#### [The data]
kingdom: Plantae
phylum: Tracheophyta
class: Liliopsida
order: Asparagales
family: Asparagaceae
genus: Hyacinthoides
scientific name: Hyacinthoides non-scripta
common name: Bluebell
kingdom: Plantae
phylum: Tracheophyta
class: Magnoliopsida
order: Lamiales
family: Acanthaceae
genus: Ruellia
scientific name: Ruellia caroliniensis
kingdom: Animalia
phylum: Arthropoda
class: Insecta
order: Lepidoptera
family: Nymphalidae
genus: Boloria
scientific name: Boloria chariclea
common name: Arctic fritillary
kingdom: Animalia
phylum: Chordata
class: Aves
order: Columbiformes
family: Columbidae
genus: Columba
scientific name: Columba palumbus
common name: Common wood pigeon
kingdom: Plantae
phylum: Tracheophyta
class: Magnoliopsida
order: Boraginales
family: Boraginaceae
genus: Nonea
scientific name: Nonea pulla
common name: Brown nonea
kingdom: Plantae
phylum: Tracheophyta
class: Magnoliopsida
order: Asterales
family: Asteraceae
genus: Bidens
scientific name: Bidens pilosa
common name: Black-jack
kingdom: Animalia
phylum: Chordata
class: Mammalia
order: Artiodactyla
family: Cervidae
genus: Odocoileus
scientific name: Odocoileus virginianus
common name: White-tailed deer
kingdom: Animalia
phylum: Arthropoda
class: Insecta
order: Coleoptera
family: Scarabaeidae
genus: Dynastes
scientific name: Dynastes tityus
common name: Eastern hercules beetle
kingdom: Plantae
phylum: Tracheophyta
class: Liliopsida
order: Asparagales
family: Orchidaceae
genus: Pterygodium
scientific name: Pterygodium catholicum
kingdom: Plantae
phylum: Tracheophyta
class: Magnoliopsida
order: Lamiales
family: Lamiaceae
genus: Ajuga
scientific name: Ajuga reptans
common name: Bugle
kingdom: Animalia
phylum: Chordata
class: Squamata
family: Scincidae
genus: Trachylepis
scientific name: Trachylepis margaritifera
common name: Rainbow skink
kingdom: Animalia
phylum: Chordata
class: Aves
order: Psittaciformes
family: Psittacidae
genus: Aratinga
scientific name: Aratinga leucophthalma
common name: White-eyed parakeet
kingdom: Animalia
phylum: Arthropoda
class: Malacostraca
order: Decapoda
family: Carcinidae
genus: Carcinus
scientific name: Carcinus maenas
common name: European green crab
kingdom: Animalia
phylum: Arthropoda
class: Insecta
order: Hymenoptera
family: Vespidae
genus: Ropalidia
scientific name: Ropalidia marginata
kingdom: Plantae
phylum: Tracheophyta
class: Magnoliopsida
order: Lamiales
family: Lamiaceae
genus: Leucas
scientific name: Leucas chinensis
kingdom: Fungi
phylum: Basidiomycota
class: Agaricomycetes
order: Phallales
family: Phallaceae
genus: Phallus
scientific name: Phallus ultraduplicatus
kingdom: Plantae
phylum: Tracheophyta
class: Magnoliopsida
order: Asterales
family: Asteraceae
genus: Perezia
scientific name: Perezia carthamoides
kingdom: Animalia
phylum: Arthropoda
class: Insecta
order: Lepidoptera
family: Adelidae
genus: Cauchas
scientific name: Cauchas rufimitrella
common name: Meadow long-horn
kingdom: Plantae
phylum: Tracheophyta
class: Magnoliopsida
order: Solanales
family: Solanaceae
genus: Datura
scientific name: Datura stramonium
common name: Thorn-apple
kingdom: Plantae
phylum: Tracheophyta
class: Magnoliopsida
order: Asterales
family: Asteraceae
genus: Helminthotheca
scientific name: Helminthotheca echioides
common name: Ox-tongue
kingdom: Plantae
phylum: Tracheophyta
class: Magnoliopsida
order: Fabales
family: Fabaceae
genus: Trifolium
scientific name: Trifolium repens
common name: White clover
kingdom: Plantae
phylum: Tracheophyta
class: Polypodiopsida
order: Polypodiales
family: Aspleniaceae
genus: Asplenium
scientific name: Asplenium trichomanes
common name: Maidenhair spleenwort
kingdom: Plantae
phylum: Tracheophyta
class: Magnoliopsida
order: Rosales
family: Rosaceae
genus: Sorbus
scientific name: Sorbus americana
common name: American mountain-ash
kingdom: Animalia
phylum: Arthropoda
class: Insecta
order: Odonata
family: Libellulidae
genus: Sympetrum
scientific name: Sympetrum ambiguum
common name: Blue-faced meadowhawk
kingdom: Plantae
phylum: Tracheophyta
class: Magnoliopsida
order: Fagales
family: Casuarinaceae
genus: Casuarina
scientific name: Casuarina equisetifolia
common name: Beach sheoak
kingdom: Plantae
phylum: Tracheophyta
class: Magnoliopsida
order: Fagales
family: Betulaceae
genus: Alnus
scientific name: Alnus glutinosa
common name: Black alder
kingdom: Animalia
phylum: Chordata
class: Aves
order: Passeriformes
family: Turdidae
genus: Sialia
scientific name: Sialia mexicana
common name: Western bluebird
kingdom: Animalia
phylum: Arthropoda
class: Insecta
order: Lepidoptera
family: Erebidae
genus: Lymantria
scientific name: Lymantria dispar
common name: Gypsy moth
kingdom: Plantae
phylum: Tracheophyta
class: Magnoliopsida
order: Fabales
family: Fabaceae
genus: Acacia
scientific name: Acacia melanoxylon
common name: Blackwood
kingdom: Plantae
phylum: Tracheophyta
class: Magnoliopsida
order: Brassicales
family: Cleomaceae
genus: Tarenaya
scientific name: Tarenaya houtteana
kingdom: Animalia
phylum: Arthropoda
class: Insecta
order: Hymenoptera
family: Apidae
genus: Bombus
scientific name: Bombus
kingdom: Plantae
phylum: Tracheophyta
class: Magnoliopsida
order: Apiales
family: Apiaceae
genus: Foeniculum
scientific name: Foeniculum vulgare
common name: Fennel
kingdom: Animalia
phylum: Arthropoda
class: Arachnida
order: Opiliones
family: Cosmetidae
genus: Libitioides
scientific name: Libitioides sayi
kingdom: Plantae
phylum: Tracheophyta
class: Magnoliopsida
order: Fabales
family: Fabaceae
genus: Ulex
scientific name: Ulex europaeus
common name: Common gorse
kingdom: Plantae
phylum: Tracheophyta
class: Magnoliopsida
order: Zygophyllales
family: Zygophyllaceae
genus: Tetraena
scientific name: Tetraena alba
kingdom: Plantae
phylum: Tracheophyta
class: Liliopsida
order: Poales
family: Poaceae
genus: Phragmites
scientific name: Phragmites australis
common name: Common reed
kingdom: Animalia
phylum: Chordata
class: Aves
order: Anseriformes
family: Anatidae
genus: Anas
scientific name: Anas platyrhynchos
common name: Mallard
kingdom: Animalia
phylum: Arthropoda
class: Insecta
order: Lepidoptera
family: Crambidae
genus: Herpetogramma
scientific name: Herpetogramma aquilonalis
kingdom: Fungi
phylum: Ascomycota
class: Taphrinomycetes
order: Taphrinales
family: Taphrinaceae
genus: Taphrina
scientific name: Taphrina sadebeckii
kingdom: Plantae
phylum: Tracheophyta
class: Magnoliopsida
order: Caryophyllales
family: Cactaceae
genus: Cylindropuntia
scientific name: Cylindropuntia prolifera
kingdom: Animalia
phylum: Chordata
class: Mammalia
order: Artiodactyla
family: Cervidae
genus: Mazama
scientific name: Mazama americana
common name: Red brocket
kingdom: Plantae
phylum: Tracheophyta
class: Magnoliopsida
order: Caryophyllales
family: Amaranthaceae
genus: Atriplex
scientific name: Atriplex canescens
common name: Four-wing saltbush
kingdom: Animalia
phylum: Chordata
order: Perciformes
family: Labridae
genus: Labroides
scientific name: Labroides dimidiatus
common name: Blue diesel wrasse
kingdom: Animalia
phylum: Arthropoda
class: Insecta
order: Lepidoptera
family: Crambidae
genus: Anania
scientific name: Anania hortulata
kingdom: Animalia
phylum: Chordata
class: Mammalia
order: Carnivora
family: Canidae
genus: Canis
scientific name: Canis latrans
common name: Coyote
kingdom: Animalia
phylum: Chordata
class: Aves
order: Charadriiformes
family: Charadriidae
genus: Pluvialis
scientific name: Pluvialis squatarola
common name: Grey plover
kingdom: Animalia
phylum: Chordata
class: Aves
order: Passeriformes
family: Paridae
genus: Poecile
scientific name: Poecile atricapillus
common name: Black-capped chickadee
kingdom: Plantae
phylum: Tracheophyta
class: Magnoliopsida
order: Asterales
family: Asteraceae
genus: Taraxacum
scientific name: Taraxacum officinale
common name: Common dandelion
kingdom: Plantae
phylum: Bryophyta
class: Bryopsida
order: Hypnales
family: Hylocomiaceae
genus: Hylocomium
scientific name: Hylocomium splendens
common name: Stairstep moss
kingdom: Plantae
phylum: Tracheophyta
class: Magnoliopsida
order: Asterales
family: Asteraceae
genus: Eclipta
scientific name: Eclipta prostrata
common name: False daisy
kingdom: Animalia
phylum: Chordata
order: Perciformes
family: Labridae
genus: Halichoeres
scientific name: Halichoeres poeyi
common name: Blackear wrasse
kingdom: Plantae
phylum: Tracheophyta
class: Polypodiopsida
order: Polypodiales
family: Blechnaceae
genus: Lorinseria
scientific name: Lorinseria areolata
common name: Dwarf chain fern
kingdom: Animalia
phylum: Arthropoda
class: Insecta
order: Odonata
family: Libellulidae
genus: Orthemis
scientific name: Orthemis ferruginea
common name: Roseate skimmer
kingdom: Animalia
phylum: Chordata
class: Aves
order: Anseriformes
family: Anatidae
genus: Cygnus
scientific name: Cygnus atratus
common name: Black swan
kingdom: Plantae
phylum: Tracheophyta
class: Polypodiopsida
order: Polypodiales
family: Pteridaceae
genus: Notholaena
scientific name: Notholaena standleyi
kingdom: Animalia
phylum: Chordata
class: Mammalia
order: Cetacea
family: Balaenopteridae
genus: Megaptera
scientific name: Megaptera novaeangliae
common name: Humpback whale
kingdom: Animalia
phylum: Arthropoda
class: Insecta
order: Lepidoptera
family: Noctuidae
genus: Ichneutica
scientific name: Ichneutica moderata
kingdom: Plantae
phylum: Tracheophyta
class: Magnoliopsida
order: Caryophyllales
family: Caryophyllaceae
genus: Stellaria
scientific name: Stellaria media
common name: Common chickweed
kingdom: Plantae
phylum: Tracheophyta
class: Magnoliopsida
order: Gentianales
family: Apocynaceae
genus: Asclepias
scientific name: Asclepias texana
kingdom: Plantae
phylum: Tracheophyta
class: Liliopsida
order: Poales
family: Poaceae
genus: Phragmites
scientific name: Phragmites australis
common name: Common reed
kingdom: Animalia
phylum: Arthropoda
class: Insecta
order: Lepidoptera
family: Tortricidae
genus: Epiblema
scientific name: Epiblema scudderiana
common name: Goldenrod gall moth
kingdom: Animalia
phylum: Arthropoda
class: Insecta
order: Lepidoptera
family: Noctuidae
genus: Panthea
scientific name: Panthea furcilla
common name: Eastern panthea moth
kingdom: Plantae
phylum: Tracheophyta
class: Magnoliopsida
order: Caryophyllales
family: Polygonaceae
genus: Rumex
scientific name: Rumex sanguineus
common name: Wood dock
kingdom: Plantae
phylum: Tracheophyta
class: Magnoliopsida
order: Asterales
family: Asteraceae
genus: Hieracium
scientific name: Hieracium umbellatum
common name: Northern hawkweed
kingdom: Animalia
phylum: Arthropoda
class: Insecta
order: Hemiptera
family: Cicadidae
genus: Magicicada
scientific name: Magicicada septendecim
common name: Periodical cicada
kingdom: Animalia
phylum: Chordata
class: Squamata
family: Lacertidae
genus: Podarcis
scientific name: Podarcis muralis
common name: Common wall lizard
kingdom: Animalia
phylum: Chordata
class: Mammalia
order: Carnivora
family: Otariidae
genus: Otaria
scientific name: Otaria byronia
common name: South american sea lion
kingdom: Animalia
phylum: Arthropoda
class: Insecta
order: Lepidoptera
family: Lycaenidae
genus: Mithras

#### [Work instructions]
Switch every "common name" to "vernacular name" in everything from the first line of the rows down to the line containing "genus: Columba". Return those lines only, with nothing else changed.

#### [Worked solution]
kingdom: Plantae
phylum: Tracheophyta
class: Liliopsida
order: Asparagales
family: Asparagaceae
genus: Hyacinthoides
scientific name: Hyacinthoides non-scripta
vernacular name: Bluebell
kingdom: Plantae
phylum: Tracheophyta
class: Magnoliopsida
order: Lamiales
family: Acanthaceae
genus: Ruellia
scientific name: Ruellia caroliniensis
kingdom: Animalia
phylum: Arthropoda
class: Insecta
order: Lepidoptera
family: Nymphalidae
genus: Boloria
scientific name: Boloria chariclea
vernacular name: Arctic fritillary
kingdom: Animalia
phylum: Chordata
class: Aves
order: Columbiformes
family: Columbidae
genus: Columba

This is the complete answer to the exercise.